For Iraqis seeking to flee to America as refugees, Suleiman’s story is a typical one. In his first week in office, Donald Trump hastily signed a travel ban, suspending all refugee admissions for 120 days, which plunged travellers’ plans into chaos and triggered mass protests. The travel ban has been withdrawn and resuscitated several times in response to legal challenges. Its third incarnation, which is still in effect, will be challenged before the Supreme Court next week. It has already had a drastic impact on refugee admissions.
In fiscal year 2018, the first one completely governed by the Trump administration, America is on track to resettle only 20,800 refugees according to The Economist’s calculations—a 61% reduction from the previous year, and the fewest since 1980, when the modern system of admissions was established (see chart). Those trying to flee from Syria, which America, along with Britain and France, recently bombed to protest against a chemical-weapons attack, are having an even tougher time. Whereas 6,557 were admitted in 2017, only 44 have been in 2018. Admissions from Iraq, Somalia and Iran have declined by similarly steep margins.
During his campaign, Mr Trump proposed a “complete and total shutdown of Muslims entering the United States”. He appears to be working steadily towards that goal. From 2013 to 2017, Muslims made up 41% of admitted refugees. But more than halfway through the current fiscal year, they make up just 17%. Beleaguered religious minorities from Muslim countries, such as Iranian Bahais and Iraqi Yazidis, have also been harmed by the policy change, facing admission declines of 98%. Admissions of Christians, which were roughly equal to those of Muslims in previous years, have now surged to 58% of all incoming refugees.
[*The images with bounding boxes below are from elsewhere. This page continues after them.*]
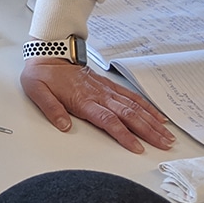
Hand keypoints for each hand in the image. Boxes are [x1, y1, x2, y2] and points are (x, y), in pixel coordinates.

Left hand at [20, 56, 175, 153]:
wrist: (48, 55)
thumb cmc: (43, 75)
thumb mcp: (37, 91)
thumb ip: (51, 109)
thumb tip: (63, 125)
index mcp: (83, 100)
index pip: (108, 120)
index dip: (124, 134)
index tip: (137, 147)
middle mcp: (99, 95)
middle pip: (128, 115)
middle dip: (148, 131)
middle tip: (163, 144)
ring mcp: (106, 90)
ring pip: (134, 106)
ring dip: (151, 121)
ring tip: (166, 134)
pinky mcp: (109, 86)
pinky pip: (131, 96)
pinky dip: (146, 106)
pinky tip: (157, 116)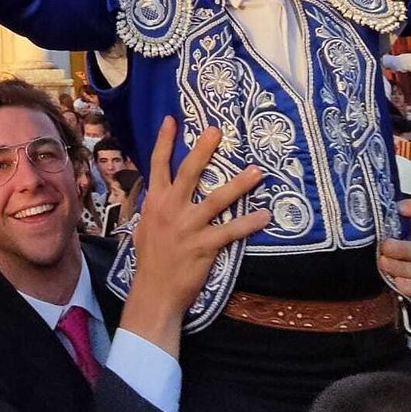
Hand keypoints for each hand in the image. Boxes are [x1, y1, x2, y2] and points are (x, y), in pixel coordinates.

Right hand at [119, 117, 268, 356]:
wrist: (154, 291)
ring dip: (239, 184)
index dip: (164, 142)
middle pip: (188, 173)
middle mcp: (171, 209)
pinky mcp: (204, 245)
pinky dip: (249, 223)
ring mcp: (188, 227)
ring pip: (216, 199)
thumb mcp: (145, 226)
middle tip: (217, 131)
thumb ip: (155, 205)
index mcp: (155, 202)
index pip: (157, 165)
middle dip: (203, 150)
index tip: (172, 119)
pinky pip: (231, 231)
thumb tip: (159, 189)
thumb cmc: (150, 259)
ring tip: (257, 171)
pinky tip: (265, 216)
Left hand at [378, 202, 410, 331]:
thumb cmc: (393, 280)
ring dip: (404, 268)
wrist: (406, 316)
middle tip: (385, 248)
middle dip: (403, 248)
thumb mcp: (385, 259)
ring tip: (385, 266)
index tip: (400, 208)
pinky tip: (401, 285)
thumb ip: (379, 245)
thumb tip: (353, 227)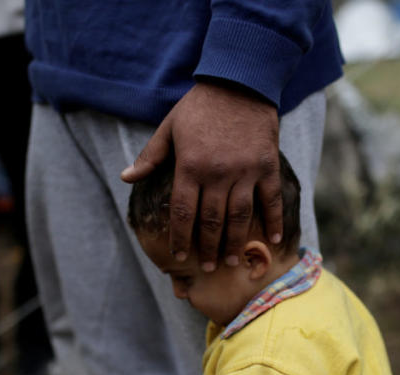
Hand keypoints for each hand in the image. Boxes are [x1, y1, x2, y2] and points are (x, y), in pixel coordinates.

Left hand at [121, 81, 281, 271]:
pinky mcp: (267, 167)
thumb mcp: (169, 127)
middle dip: (207, 248)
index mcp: (190, 166)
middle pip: (211, 221)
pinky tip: (272, 240)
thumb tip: (126, 177)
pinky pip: (272, 200)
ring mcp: (245, 172)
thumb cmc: (200, 106)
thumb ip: (150, 156)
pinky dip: (273, 221)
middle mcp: (218, 174)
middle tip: (206, 267)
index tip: (179, 256)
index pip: (182, 212)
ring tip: (230, 261)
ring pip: (239, 217)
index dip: (180, 237)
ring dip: (234, 243)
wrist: (240, 82)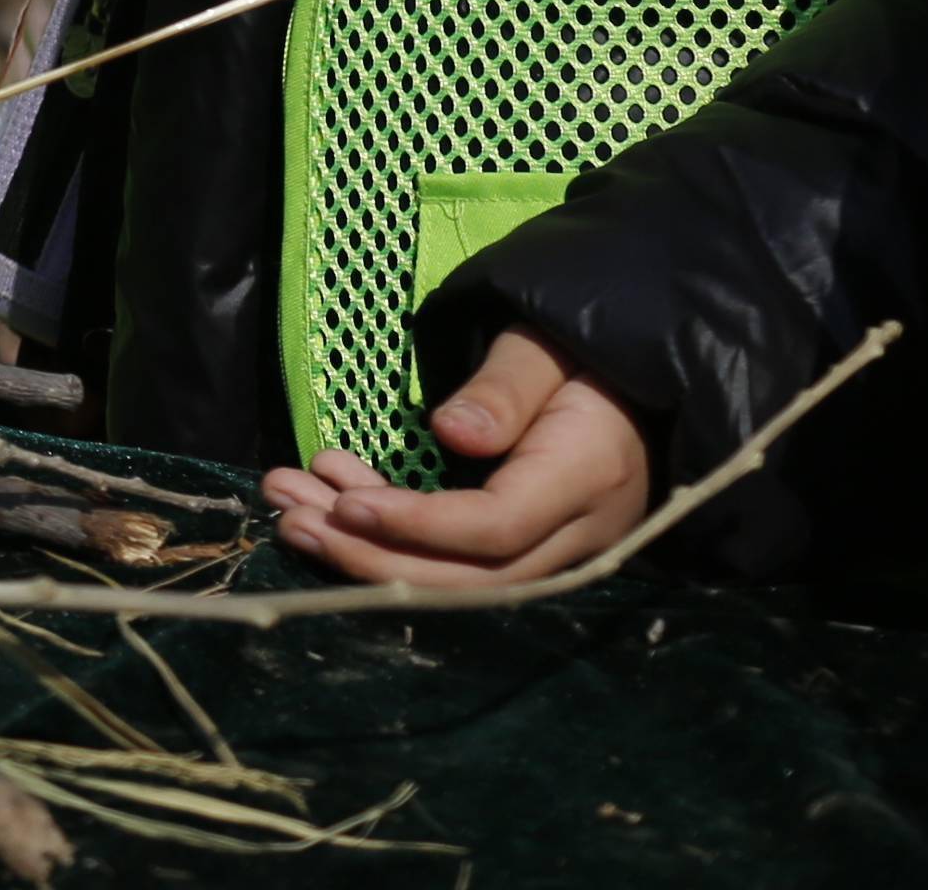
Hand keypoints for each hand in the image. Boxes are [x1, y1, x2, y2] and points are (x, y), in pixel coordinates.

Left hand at [262, 328, 651, 586]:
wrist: (638, 387)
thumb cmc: (586, 355)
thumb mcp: (546, 346)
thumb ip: (505, 388)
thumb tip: (452, 433)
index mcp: (586, 477)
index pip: (496, 526)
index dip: (418, 525)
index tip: (345, 502)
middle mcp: (578, 534)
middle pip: (471, 578)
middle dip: (372, 555)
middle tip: (291, 515)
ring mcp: (559, 553)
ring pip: (459, 582)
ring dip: (367, 552)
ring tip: (289, 505)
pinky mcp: (532, 552)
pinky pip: (461, 567)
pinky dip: (393, 541)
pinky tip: (335, 496)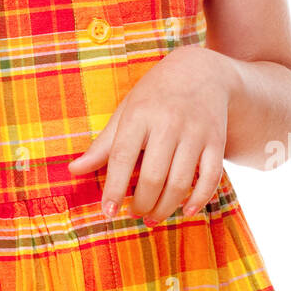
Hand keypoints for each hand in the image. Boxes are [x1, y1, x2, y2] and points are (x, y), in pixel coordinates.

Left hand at [67, 47, 236, 223]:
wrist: (202, 72)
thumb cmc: (155, 96)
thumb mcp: (126, 112)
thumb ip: (103, 145)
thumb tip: (73, 170)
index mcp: (139, 114)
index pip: (122, 157)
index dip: (114, 188)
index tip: (108, 211)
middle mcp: (168, 123)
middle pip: (153, 176)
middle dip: (141, 203)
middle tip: (133, 213)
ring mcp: (195, 132)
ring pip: (181, 182)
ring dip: (165, 208)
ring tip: (152, 217)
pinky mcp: (216, 141)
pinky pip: (210, 177)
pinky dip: (199, 199)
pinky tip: (185, 210)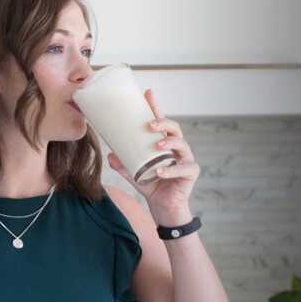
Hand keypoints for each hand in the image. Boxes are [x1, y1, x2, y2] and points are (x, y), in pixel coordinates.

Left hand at [107, 89, 200, 224]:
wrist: (164, 208)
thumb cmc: (152, 186)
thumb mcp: (134, 174)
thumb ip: (123, 165)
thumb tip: (110, 155)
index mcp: (164, 144)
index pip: (161, 122)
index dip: (155, 107)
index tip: (147, 93)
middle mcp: (177, 149)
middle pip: (175, 129)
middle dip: (164, 123)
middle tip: (150, 125)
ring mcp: (185, 160)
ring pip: (182, 145)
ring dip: (170, 142)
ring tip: (158, 145)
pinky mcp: (190, 173)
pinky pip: (183, 169)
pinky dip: (170, 170)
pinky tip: (159, 172)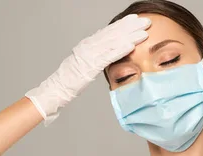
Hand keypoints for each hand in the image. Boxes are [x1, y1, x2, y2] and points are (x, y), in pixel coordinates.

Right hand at [25, 14, 150, 124]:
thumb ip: (96, 56)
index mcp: (87, 44)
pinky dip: (120, 49)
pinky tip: (131, 45)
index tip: (134, 19)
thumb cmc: (70, 80)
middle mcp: (88, 46)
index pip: (107, 31)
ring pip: (112, 42)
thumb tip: (108, 53)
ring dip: (130, 36)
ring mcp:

The professed reason for the decline in admissions is to protect national security through, as Mr Trump terms it, “extreme vetting”. The additional measures have been kept vague, to avoid giving “our playbook to our enemies” in the words of one official. Under Barack Obama’s administration American screening was already among the toughest in the world, requiring interviews, continuous background checks, fingerprinting and iris scans. For some applicants, the process could take over two years to complete. Under Mr Trump’s administration, the process has got more extreme still.
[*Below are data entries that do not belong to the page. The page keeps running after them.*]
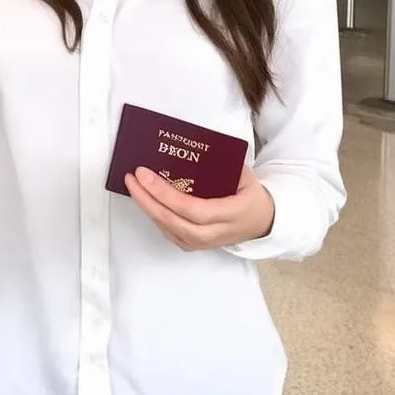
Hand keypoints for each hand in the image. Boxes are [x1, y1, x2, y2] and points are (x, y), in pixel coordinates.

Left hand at [125, 164, 274, 251]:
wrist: (263, 222)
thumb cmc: (252, 195)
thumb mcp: (245, 176)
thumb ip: (222, 165)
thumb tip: (193, 148)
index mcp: (230, 214)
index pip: (192, 208)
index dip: (165, 194)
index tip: (144, 174)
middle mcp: (215, 233)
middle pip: (174, 222)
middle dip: (148, 200)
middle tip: (132, 179)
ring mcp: (204, 243)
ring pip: (169, 229)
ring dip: (147, 208)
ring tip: (133, 187)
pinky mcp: (195, 246)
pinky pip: (170, 233)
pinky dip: (154, 216)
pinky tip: (145, 201)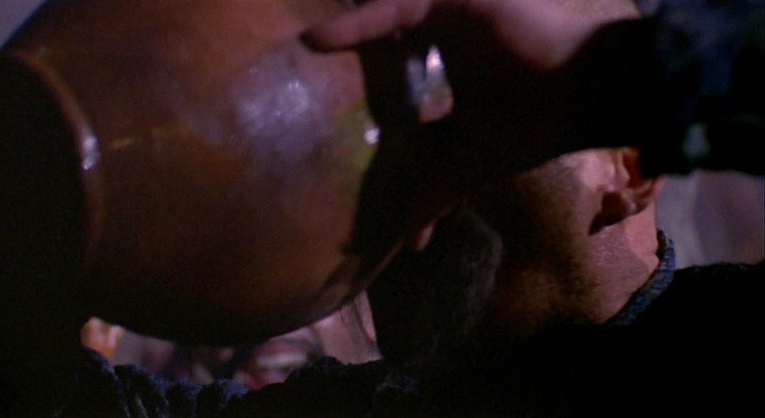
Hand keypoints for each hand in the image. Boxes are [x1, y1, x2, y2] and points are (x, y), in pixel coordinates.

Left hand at [304, 0, 641, 176]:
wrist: (585, 97)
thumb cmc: (531, 125)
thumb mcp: (465, 164)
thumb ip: (431, 193)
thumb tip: (406, 243)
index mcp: (442, 67)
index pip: (386, 79)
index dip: (355, 100)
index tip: (318, 126)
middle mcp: (438, 35)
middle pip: (373, 44)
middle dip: (339, 54)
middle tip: (293, 67)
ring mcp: (444, 11)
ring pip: (377, 18)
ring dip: (340, 33)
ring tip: (296, 48)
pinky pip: (395, 9)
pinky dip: (357, 24)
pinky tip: (316, 41)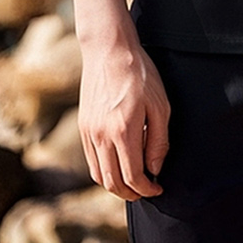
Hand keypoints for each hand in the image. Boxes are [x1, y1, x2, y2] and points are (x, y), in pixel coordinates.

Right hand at [78, 36, 170, 199]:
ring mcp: (89, 132)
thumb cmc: (139, 73)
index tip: (157, 188)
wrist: (109, 49)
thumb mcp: (160, 104)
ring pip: (99, 175)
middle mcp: (102, 136)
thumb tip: (154, 169)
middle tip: (145, 190)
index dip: (147, 189)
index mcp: (124, 131)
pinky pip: (91, 160)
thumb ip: (159, 141)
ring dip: (116, 185)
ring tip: (132, 181)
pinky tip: (118, 163)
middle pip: (113, 183)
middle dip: (131, 193)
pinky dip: (104, 171)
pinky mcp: (83, 126)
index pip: (133, 176)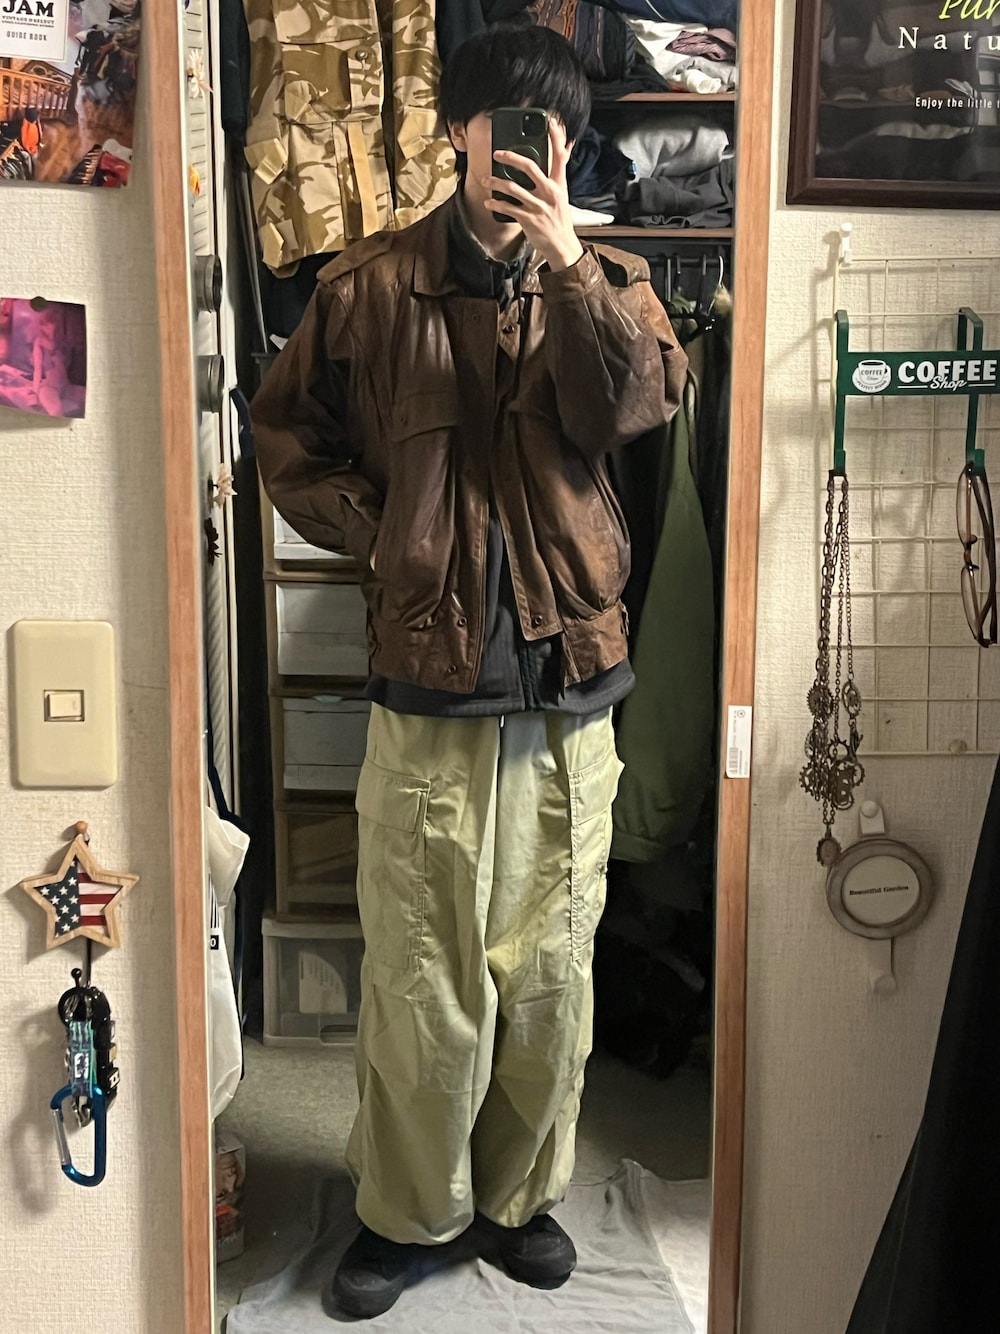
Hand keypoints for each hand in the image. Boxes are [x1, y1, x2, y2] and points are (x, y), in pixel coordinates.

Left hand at [484, 118, 583, 271]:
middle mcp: (550, 192)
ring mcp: (539, 206)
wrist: (562, 246)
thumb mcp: (561, 196)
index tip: (550, 122)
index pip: (560, 156)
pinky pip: (508, 208)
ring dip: (496, 182)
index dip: (556, 137)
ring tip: (487, 180)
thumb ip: (555, 177)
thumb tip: (560, 159)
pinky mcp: (529, 219)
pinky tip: (489, 202)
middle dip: (511, 157)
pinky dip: (496, 204)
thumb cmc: (559, 220)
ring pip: (513, 188)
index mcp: (559, 184)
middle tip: (498, 153)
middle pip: (530, 167)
These checks appear to be effective. A recent study by the Cato Institute, a libertarian think-tank, found that the rate of vetting failure, when a person with terrorist sympathies is allowed into America and goes on to commit an attack, is vanishingly small: one in 29m. The study also found that the chance of an American dying at the hands of an improperly admitted terrorist was one in 328m.
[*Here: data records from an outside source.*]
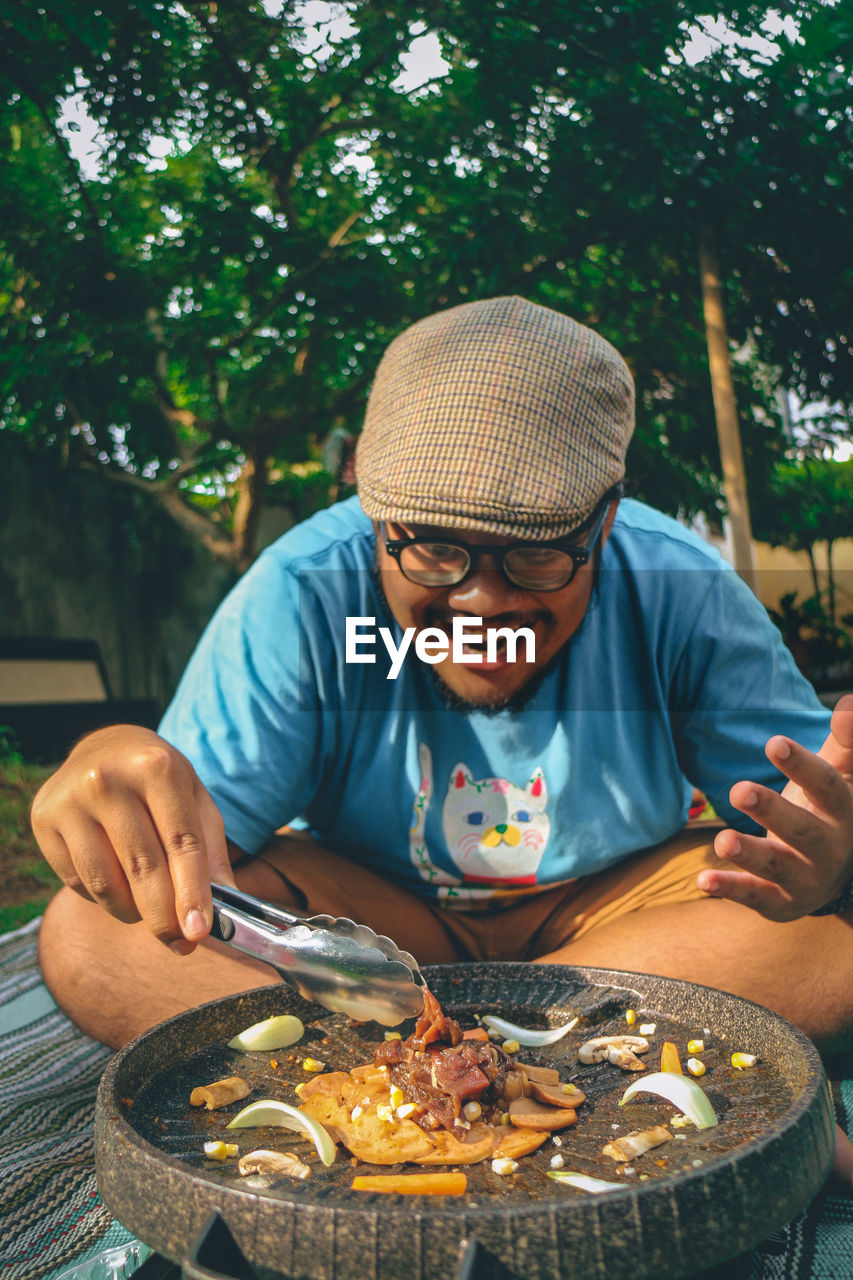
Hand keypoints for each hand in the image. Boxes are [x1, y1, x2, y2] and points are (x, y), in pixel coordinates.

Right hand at [31, 725, 235, 951]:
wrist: (105, 748)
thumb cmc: (159, 781)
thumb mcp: (195, 801)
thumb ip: (212, 852)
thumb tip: (227, 907)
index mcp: (156, 767)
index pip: (181, 844)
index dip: (191, 893)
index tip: (199, 932)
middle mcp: (108, 780)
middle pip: (142, 868)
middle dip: (164, 917)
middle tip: (181, 944)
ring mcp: (70, 800)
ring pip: (105, 884)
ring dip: (133, 911)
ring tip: (150, 909)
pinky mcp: (44, 820)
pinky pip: (77, 883)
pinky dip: (103, 897)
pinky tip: (117, 883)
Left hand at [698, 695, 852, 920]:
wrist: (840, 874)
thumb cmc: (830, 810)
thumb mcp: (840, 776)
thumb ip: (844, 744)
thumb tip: (850, 705)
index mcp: (842, 810)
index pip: (825, 785)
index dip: (801, 765)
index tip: (774, 743)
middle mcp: (828, 847)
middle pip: (802, 830)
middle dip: (772, 811)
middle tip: (739, 790)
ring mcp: (805, 877)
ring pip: (776, 866)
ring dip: (749, 854)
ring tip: (721, 840)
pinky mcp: (780, 902)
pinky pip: (755, 896)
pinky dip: (730, 889)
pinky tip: (702, 880)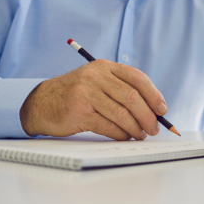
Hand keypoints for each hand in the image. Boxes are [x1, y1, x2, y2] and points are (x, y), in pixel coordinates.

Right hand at [20, 59, 167, 139]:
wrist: (41, 103)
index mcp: (105, 67)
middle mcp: (96, 76)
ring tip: (140, 134)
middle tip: (154, 128)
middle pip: (132, 97)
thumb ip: (121, 89)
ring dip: (136, 128)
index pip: (137, 78)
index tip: (162, 110)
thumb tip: (153, 109)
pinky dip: (121, 134)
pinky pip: (108, 126)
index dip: (154, 95)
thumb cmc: (77, 95)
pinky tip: (125, 137)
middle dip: (148, 116)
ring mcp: (86, 93)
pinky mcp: (79, 111)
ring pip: (122, 114)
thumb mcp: (97, 82)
Bureaucratic tweaks are also slowing the flow of refugees. To be admitted, a refugee applicant must be screened in person by agents from the Department of Homeland Security (DHS). But the DHS has been reassigning agents who conduct these interviews and has also reduced foreign trips to carry out such screenings, leaving many applicants in limbo. Medical and background checks expire after a set time, prompting some to restart the lengthy process. “Even without the travel ban, there are many, many ways to throw sand into the gears to keep the refugee pipeline from moving,” says Bill Frelick, director of the refugee programme at Human Rights Watch, an advocacy group.
Under American law, the executive branch has nearly complete authority over refugee policy. With minimal involvement from Congress, the president can set a cap on the annual number of refugees admitted. Mr Trump, for example, has set this cap to 45,000—the lowest ever—though the actual number will be less than half that. So long as the White House does not articulate a policy of explicit exclusion, the chances of a successful court challenge are low. “They’ve clearly found a legal way to enforce the Muslim ban,” says Mark Hetfield, the president of HIAS, a refugee-resettlement agency. “They’ve realised that they can turn up the security vetting and keep everyone out.”